OQTF: une famille algérienne risque l'expulsion après prés d'une décennie en France

Tayeb D. va-t-il devoir quitter la France ? Ressortissant algérien de 61 ans et installé à Châlons-en-Champagne depuis 2017, cet individu est effectivement visé par une OQTF (Obligation de Quitter le Territoire Français) suite au rejet de sa demande de titre de séjour par la préfecture de la Marne en mai 2026. Outre l’annonce de son OQTF, il est aussi assigné à résidence et doit se présenter régulièrement au commissariat. Aujourd’hui, il demande désormais un réexamen de son dossier.

Ancien professeur d’éducation physique, Tayeb D. affirme avoir construit une partie de sa vie en France depuis son arrivée il y a neuf ans. Selon les éléments rapportés par le média local, il a créé deux entreprises et participé à différentes activités dans sa commune. Son épouse possède un diplôme universitaire et leurs trois enfants sont scolarisés en France. La famille met notamment en avant ces éléments dans ses démarches auprès des autorités.

Le dossier peut-il être re-examiné ?

L’avocat de Tayeb D. cherche à obtenir un nouvel examen de la situation administrative de son client. Le dossier doit notamment s’appuyer sur son ancienneté de résidence, son activité professionnelle et son implication locale. Le sexagénaire participe également à des actions de la Banque alimentaire et intervient comme bénévole auprès de la radio locale Mau Nau. Il estime que ces engagements témoignent de son insertion en France mais aussi au niveau local.

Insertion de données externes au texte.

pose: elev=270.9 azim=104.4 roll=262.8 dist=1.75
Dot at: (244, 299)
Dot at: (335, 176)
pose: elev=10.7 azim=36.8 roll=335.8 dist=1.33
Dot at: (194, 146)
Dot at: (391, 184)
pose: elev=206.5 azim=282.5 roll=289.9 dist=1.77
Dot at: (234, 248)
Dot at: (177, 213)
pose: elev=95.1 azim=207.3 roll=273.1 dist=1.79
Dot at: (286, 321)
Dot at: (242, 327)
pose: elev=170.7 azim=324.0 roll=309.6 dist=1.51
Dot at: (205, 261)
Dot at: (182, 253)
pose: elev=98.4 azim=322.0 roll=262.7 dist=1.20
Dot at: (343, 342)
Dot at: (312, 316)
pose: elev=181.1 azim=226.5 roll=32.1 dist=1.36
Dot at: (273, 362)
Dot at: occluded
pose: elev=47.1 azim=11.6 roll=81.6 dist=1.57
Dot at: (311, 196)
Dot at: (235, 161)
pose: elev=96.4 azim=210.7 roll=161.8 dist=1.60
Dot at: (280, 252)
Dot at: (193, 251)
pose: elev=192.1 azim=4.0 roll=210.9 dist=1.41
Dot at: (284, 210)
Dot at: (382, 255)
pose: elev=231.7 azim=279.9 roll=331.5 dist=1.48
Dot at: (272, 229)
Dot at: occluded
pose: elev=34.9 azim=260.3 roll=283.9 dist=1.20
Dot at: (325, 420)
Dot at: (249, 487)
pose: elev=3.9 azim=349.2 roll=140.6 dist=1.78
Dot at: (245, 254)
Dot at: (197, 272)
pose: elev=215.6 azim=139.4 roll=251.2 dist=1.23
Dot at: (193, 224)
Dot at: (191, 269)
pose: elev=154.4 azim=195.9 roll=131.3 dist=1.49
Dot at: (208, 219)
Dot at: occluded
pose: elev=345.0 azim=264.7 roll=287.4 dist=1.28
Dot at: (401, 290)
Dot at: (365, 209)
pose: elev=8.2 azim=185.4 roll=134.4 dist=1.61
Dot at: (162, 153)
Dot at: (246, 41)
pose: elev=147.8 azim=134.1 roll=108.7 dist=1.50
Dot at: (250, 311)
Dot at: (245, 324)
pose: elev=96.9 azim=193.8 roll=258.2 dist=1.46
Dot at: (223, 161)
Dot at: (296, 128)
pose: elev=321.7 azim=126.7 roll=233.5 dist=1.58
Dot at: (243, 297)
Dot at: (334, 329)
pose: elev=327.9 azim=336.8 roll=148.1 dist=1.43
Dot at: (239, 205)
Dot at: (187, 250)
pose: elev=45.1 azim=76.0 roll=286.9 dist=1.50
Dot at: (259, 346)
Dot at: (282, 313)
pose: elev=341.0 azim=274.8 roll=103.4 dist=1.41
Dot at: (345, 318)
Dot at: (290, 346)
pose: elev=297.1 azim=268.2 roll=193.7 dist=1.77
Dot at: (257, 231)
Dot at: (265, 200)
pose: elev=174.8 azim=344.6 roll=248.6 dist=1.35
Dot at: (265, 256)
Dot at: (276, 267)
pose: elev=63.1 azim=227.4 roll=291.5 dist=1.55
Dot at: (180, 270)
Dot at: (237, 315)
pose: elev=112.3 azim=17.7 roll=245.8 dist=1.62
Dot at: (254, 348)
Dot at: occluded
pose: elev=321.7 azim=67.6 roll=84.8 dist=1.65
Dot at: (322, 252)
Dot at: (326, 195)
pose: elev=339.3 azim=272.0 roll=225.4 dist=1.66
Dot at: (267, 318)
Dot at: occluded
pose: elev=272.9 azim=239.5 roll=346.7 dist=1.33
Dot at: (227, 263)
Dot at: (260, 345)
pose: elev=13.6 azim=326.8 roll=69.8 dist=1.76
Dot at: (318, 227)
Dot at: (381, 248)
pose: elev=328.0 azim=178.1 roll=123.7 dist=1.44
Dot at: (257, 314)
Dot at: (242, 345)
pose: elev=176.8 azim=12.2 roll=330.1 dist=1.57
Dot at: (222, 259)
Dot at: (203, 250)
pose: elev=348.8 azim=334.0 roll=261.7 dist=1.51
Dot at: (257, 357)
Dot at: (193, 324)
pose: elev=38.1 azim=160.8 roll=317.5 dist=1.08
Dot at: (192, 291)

En outre, ce monsieur craint pour sa vie. Selon ses dires, il a dû se résoudre à quitter son pays en raison de pressions et de persécutions qu’il attribue notamment à son engagement en faveur de l’identité et de la culture amazighes. Il évoque aussi des tensions avec des milieux islamistes. Ces éléments font partie des arguments qu’il souhaite voir examinés dans le cadre de ses démarches.

Le sujet des OQTF, sensible en France

En France, 128 918 mesures d’éloignement visant des ressortissants de pays tiers ont été prononcées en 2024, dont une large majorité sous la forme d’OQTF. Leur application reste toutefois limitée. Selon les dernières données consolidées disponibles, le taux d’exécution des OQTF était d’environ 12% en 2023. Ce chiffre doit cependant être interprété avec prudence, car l’exécution dépend notamment des recours, de l’identification des personnes et de l’obtention des documents nécessaires à leur éloignement.